No, because it really comes from character first. It’s really like, who would be right for this? I don’t want to necessarily be writing a character to try to woo a specific actor or actress. There are people that I respect, that I’d love to work with, but no one that I feel … it’s work in a way. Sometimes I feel like when these actors come in that I’m a big fan of, I don’t get to be a fan because I have to be professional. I almost would rather meet them in a fan setting, where I could talk to them about their work. I don’t feel like it’s the best way to meet my heroes, maybe. Maybe it is, maybe it’s actually better this way, that I could actually just work with them and keep it professional and not totally geek out all over the place.

Photo: Netflix
Photo: Netflix

How far down the road do you have BoJack and the other characters’ lives planned out? Did you know, for instance, in the beginning that this Hollyhock character and that storyline would be a part of his backstory?
No. We know very little at this point. We have a handful of ideas where we’re like, it still might be fun to do something with that or can we loop that back in, or, we left this thing lingering, that would be a fun thing to explore. But we’re flying without a net here. We’re figuring it out one season at a time, which is exciting. I think it leads to more organic storytelling, so we’re really playing off what happened before. We don’t have a set endgame that we’re driving toward. Basically, yeah, I don’t want to say we never have any plan, because we definitely plan out each season very clearly and carefully, and we keep an eye on where we’re going in the future. But there’s no big master plan. I think these characters are real, in a sense. Obviously, they’re not real, we are making them up, but I want to respect their journeys and see where their lives and their relationships take them. If you get too far ahead of it, you have trouble doing that, because then you’re trying to line up certain events for it to pay off in certain ways, and it just feels inorganic.
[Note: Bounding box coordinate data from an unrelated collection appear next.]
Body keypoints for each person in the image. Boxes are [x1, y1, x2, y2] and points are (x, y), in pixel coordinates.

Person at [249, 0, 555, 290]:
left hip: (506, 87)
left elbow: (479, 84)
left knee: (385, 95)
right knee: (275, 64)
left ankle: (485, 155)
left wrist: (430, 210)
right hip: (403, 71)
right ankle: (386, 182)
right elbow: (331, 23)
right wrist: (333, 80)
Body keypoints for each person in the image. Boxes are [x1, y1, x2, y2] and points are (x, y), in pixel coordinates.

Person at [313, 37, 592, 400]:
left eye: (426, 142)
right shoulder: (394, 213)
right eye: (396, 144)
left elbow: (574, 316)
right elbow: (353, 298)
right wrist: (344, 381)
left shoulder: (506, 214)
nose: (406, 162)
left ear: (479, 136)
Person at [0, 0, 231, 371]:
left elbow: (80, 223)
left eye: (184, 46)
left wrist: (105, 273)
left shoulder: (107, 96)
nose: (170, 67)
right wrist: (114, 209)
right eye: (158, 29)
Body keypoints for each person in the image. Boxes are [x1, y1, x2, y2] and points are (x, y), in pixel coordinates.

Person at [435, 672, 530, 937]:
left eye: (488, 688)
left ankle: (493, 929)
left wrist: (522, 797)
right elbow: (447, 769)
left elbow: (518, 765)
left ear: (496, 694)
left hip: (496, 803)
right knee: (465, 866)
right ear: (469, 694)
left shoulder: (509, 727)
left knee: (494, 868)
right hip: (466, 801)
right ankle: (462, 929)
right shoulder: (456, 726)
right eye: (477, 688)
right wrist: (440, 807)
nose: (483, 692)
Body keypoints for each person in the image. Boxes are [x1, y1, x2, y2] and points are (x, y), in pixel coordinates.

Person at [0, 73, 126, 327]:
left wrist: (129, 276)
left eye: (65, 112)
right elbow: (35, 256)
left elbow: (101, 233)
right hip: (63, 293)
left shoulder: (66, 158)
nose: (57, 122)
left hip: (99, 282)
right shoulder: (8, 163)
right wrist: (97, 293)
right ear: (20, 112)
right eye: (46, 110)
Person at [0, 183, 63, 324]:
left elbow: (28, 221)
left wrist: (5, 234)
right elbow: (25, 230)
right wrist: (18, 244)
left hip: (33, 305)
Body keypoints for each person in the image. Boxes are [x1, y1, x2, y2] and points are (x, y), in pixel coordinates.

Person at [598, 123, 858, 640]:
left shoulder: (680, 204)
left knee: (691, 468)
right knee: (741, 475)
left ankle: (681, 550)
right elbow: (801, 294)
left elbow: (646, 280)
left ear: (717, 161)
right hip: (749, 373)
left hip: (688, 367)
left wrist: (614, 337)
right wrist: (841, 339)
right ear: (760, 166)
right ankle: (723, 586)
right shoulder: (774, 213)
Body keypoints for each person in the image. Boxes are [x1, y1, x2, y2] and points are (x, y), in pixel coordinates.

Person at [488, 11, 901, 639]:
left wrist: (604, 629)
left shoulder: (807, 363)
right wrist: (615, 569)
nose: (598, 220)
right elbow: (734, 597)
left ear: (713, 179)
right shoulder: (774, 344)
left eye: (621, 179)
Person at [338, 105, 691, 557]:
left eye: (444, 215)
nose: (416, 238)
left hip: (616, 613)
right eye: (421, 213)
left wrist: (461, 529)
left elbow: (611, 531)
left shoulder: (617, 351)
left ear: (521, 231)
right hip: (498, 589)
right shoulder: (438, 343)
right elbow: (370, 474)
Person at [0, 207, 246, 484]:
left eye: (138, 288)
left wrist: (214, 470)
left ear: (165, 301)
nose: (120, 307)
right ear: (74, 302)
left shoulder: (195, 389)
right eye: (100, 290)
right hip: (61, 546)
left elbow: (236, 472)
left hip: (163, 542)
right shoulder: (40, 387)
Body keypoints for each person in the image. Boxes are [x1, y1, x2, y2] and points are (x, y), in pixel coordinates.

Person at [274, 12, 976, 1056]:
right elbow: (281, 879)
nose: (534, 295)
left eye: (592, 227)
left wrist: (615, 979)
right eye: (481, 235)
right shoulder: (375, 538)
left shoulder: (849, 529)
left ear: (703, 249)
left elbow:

Are you thinking about Season 5 and where you might want to go with the characters?
Yeah. Yeah, there are conversations occurring or thoughts occurring. Again, we don’t write any season with the thought of what’s the next season going to be. [It’s], “What’s the most satisfying for this story that we could tell here?” If we can set up some fun stuff for the writers in next season to figure out, which always ends up being us, that’s just a bonus, that’s nice.

BoJack Horseman Season 4 premieres Friday, Sept. 8, on Netflix.